Grosse + copie
délivrées le
à
COUR D'APPEL DE MONTPELLIER
1re chambre sociale
ARRET DU 27 OCTOBRE 2022
Numéro d'inscription au répertoire général :
N° RG 19/02985 - N° Portalis DBVK-V-B7D-OEGY
ARRET N°
Décision déférée à la Cour :
Jugement du 15 AVRIL 2019
CONSEIL DE PRUD'HOMMES - FORMATION PARITAIRE DE SETE - N° RG 18/00009
APPELANT :
Monsieur [O] [E]
né le 09 Décembre 1968 à [Localité 3]
de nationalité Française
[Adresse 2]
[Adresse 2]
Représenté par Maître Guilhem DEPLAIX, avocat au barreau de MONTPELLIER
(bénéficie d'une aide juridictionnelle Partielle numéro 2019/007640 du 05/06/2019 accordée par le bureau d'aide juridictionnelle de MONTPELLIER)
INTIMEE :
SAS AURIAC Prise en la personne de son représentant légal, domicilié en cette qualité audit siège.
[Adresse 1]
[Adresse 1]
Représentée par Maître Alexandra DENJEAN DUHIL DE BENAZE de la SELARL LEXEM CONSEIL, avocat postulant au barreau de MONTPELLIER et Maître BRUNA Hugo, substituant Maître Raymond RUDIO de la SCP BRUNET - RUDIO - GRAVELLE, avocat plaidant au barreau de GRASSE
Ordonnance de clôture du 23 Août 2022
COMPOSITION DE LA COUR :
En application des dispositions des articles 805 et 907 du code de procédure civile, l'affaire a été débattue le 13 SEPTEMBRE 2022,en audience publique, les avocats ne s'y étant pas opposés, devant Madame Florence FERRANET, Conseiller, chargé du rapport.
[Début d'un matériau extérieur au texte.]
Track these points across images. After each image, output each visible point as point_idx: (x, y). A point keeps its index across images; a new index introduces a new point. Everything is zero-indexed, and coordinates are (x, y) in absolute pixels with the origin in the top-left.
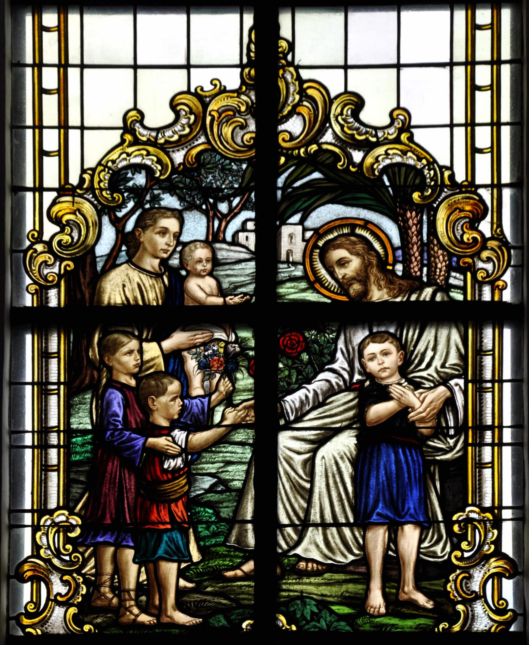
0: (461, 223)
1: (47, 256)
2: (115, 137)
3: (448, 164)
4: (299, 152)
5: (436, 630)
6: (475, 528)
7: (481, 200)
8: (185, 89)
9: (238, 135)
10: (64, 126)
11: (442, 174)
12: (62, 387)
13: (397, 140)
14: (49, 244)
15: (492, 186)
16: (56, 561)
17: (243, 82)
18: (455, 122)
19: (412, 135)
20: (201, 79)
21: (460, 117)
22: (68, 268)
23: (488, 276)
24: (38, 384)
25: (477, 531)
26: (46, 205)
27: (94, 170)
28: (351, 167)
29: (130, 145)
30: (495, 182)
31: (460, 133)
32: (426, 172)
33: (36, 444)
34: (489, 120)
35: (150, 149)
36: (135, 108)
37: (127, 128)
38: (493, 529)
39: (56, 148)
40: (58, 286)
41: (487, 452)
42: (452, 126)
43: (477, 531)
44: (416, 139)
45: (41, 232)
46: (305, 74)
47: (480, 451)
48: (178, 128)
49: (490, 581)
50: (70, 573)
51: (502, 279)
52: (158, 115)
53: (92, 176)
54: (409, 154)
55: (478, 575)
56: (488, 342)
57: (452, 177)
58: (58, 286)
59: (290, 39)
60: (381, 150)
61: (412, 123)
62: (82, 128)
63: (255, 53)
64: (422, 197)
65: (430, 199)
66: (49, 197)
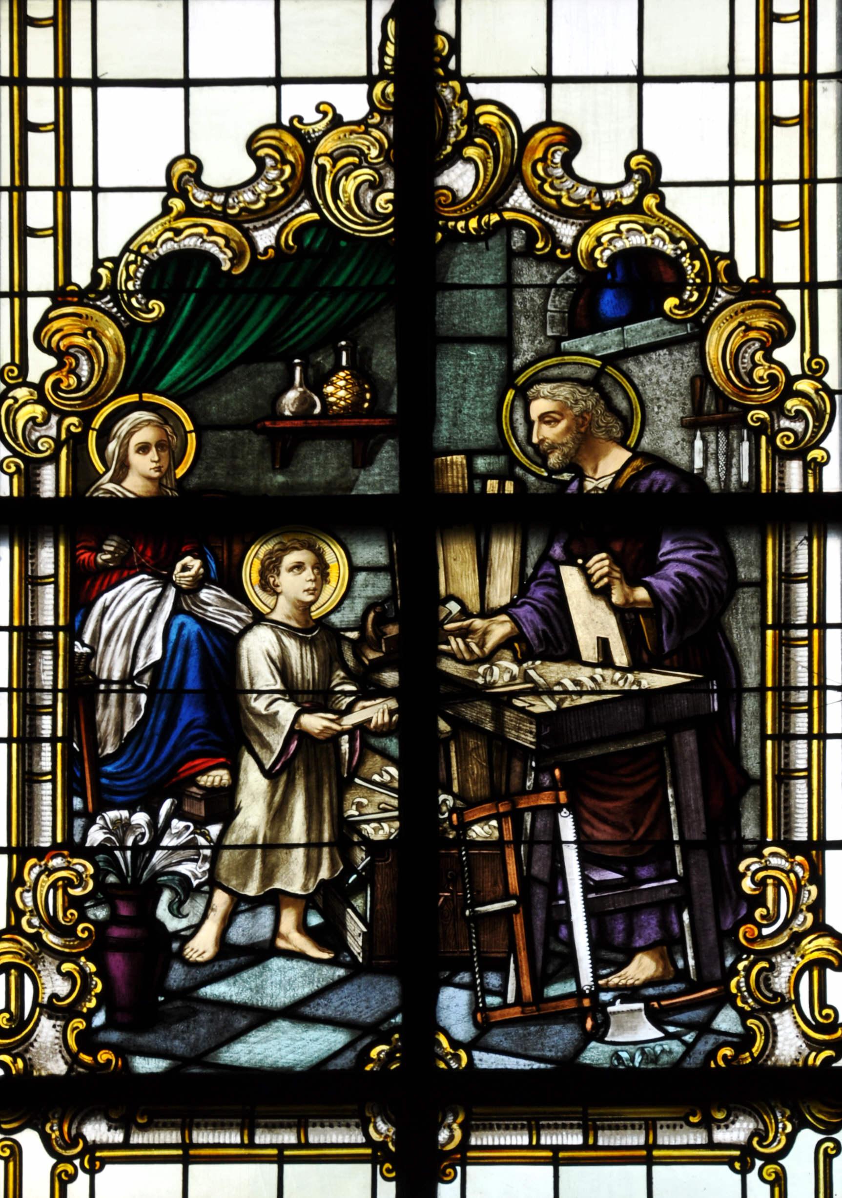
0: (750, 351)
1: (38, 410)
2: (153, 204)
3: (726, 249)
4: (456, 225)
5: (713, 1065)
6: (778, 883)
7: (783, 313)
8: (273, 120)
9: (361, 200)
10: (64, 187)
11: (714, 265)
12: (61, 635)
13: (636, 207)
14: (39, 387)
15: (800, 286)
16: (50, 938)
17: (373, 108)
18: (740, 70)
19: (662, 197)
20: (300, 103)
21: (746, 170)
22: (73, 429)
23: (797, 442)
24: (18, 629)
25: (782, 889)
26: (33, 321)
27: (116, 261)
28: (558, 252)
29: (180, 216)
30: (807, 279)
31: (746, 196)
32: (685, 261)
33: (15, 735)
34: (796, 176)
35: (219, 226)
36: (187, 155)
37: (174, 188)
38: (811, 884)
39: (50, 223)
40: (54, 459)
41: (800, 752)
42: (732, 183)
43: (782, 889)
44: (669, 206)
45: (24, 367)
46: (476, 91)
47: (787, 749)
48: (262, 186)
49: (806, 976)
50: (72, 958)
51: (822, 445)
52: (227, 165)
53: (114, 272)
54: (657, 231)
55: (786, 966)
56: (801, 565)
57: (732, 269)
58: (54, 459)
59: (452, 32)
60: (607, 226)
61: (664, 179)
62: (95, 189)
63: (395, 59)
64: (684, 305)
65: (699, 305)
66: (37, 308)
Ce magistrat a rendu compte des plaidoiries dans le délibéré de la cour, composée de :
Monsieur Philippe DE GUARDIA, Président de chambre
Madame Florence FERRANET, Conseiller
Monsieur Jacques FOURNIE, Conseiller
Greffière lors des débats : Madame Isabelle CONSTANT
ARRET :
- Contradictoire ;
- prononcé par mise à disposition de l'arrêt au greffe de la cour, les parties en ayant été préalablement avisées dans les conditions prévues au deuxième alinéa de l'article 450 du code de procédure civile ;
- signé par Monsieur Philippe DE GUARDIA, Président de chambre, et par Madame Isabelle CONSTANT, Greffière.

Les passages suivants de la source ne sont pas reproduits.